The rm (remove) is bsically used to delete a file, a link or a directory.

WARNING! Any deleted file cannot be recovered.

Use

Synopsis

rm [options] file1 file2...

rm is simply folowed by one or several options (not mandatory) and the followed by the name(s) of the file(s) to be deleted. It is also possible to specify the name of a directory (-d or -r options). It is also possible to use special tokens (*) in the file name (rm *.class, rm foo*).

Options

rm may be used with options. Here is the list:

option effect
-d, --directory this option is used to delete a directory hard link. In practice, it is rarely used because the function ln does not allow the creation of hard links on directories.
-f, --force Every specified file is removed without asking for confirmation (even read only files). Files that do not exist are ignored. This option is pretty dangerous, espexially with -r, so be careful...
-i, --interactive interactive mode. Confirmation is granted for every file. Opposed to -f.
-r, -R, --recursive recursive mode. rm will remove the contents of the given directory recursively, i.e. files and subdirectories. rm will also remove the given directory. It is a very dangerous option when used with -f.
-v, --verbose verbose mode. rm will display on the standard output what it is doing.
--help displays a help screen
--version displays the current version of rm and quit

These options may be conbimed.

Examples

rm foo.txt deletes the file called foo.txt located in the current directory
rm -f foo/bar.c deletes the file called foo/bar.c (relative path) without asking for confirmation (option -f, see below)
rm -r /home/my_home/rep1 deletes the directory /home/my_home/rep2 and its content (even hidden files but asks for confirmation
rm -rf /home/my_home/rep2 deletes the directory /home/my_home/rep2 and its content (even hidden files) without asking for confirmation
rm -rf /home/my_home/rep3/* deletes the content of the directory /home/my_home/rep3 (except hidden files) without asking for confirmation. /home/my_home/rep2 is not deleted.

Remarks

1. By default, rm asks for confirmation before removing a file (option -i). However, for normal Unix users, the rm command is often redefined with the -f option. It is then adviced to use the -i option as much as possible.

2. It also highly adviced to think (a lot!) before using 'rm -rf': everything is deleted without the possibilty to recove them in case of mistake...

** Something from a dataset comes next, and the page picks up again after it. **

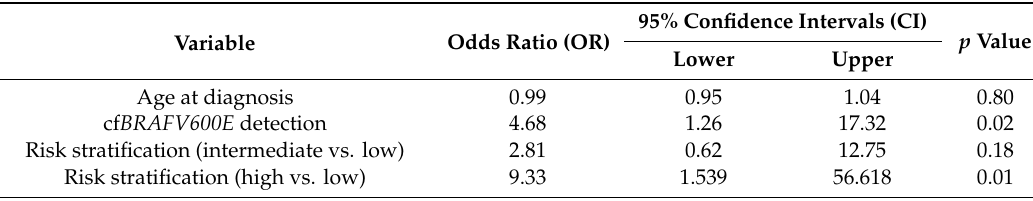
OR, odds ratio; CI, confidence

3. By default, rn does not remove directories. To remove an empty directory, it is better to use the rmdir dir command rather than using a 'rm -r rep'. See also the tricks below.

Tricks

To remove directly a non empty directory, use (be beware of the -f option!):

rm -rf directory

Note to handle hidden files: hidden files are deleted only when they explicitly named (rm .file, rm .*). The only case when hidden files are deleted is when we ask rm to delete a complete directory with the -r option (rm -r directory).